Support your local farmers

Anyone who uses social media will be familiar with flash campaigns over certain companies, when a God-fearing Christian (because we all are, that’s why church attendances are so high) discovers that a company has halal certification, allowing it to sell to Muslims.

The general tone of the postings is a rather frenzied “Company X is pandering to Muslims! I’ll never buy their products again!” The implicit suggestion — of course — is that becoming a Muslim will soon be compulsory unless we all join Britain First.

While there is a debate to be had on halal slaughter and whether animals are pre-stunned (see below), the comments are usually just Islamophobic — Britvic Soft Drinks are halal, Kingsmill 50/50 sandwich thins are halal, as are Krispy Kreme Donuts and Mars chocolate products, none of which have anything to do with how animals are treated. Indeed, halal covers not only food and drink but also all matters of daily life.

Aside from the depressing lack of tolerance these postings show, two things always strike us.

One is that if you search for halal food on the Internet, you invariably find young Muslims desperate for Haribo trying to establish what sweeties are acceptable, which is sweet in itself.

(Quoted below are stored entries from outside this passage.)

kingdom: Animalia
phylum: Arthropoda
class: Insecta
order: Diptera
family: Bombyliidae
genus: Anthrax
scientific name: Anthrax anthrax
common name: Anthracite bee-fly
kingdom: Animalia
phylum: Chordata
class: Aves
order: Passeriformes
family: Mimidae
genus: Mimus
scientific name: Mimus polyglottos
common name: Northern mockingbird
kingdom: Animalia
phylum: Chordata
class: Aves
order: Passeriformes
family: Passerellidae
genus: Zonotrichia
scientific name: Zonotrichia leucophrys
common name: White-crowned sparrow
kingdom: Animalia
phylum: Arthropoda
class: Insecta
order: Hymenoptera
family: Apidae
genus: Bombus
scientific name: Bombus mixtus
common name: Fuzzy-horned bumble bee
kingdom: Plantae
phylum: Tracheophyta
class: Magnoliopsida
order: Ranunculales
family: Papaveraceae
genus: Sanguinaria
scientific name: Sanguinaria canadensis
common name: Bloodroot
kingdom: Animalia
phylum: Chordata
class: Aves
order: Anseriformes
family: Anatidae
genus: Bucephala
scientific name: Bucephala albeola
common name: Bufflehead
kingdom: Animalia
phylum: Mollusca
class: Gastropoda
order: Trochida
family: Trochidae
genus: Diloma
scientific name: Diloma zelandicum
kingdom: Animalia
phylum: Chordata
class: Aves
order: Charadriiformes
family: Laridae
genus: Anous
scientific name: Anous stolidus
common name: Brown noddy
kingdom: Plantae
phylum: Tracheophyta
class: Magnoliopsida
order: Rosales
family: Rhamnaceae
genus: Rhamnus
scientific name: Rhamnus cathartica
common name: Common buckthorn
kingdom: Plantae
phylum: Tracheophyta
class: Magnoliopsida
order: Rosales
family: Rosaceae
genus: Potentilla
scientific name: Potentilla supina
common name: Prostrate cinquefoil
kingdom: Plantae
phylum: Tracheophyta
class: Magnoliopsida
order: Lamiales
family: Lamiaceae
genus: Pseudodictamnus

The second is to question the basic lack of knowledge some people have, not only about marketing products to niche groups — why would Krispy Kreme et al not want a potential 2.5m customers — but also about our own local economy: read our cattle market reports and you will see how important what’s called the “ethnic trade” is to local farmers. This is particularly true around the end of festivals but in general the Muslim community consumes around 20% of all sheep meat sold in England.

It’s so important a sector that industry levy organisation the Agriculture and Horticulture Development Board Beef and Lamb has now announced plans to boost sales into the halal sector.

The board has commissioned a new cookery show, Healthy Kitchen, to be broadcast on MuslimTV to showcase the quality of home-produced beef and lamb, as well as give recipes. The series starts in June.

The show will feature on-farm production and look at how the halal sector adds value throughout the supply chain. The levy board will also have a stand at the Muslim Lifestyle Show at London Olympia at the end of this month, where it will host a cookery and butchery demonstration theatre. Consumer research has been commissioned to investigate decision-making by Muslims when purchasing their meat.

The aim of the campaign is to help AHDB Beef and Lamb decide where to target its activity, supporting what Dr Phil Hadley, its head of global supply chain development, calls the “vibrant and growing domestic market” for halal sheep meat.

Clearly people can have concerns about slaughter of animals. Although 80% of halal food is pre-stunned before slaughter, that means that 20% is not, though abattoirs are not pretty places to begin with. (The exact figures for pre-stunning are 84% of cattle, 81% of sheep and 88% of chickens. All halal supermarket meat is pre-stunned; Tesco says the only difference between its halal meat and other meat is that the former was blessed as it was killed).

The Halal Food Authority stresses that while it ensures meat is slaughtered to halal standards, it also pays attention to EU regulations. In fact, Muslim slaughter only requires animals to be alive and healthy at the time of slaughter, which is why stunning can be used.

Jewish law prevents any mechanical or electrical stunning, because an animal must be entirely unharmed and healthy at the point of slaughter; Jews say their ritual cut itself involves an irreversible stun.

Perhaps that’s the reason why there is no ban on halal slaughter that doesn’t have pre-stunning – it would also make kosher slaughter illegal. A difficult one. Animal rights or a belief system?

Incidentally, the Halal Food Authority does not recognise poultry slaughterhouses that use a mechanical fixed blade (mechanised killing) to slaughter birds, whereas those of you who eat chicken have no such qualms. By the same token some Muslims find captive bolt stunning not acceptable, because it smashes the brain and causes death before the ritual slaughter, but other meat-eaters are quite happy with that arrangement.

(This obsession with standards and ritual might seem a bit quaint in a secular country, but of course it’s unlikely that Muslims or Jews will end up eating horsemeat in lasagne because they had no knowledge of who was feeding them what).

To get back to the Agriculture and Horticulture Development Board Beef and Lamb campaign: the point is that the halal market is a big one, and it benefits local farmers; it’s not just those colourful supermarkets you see driving through Manchester.

So next time you see social media memes faking outrage at halal food outlets, stop before you share them — you could actually be hitting the pockets of local farmers. Twenty out of every 100 lambs you see grazing now will be sold to the halal market, often at a premium for local farmers.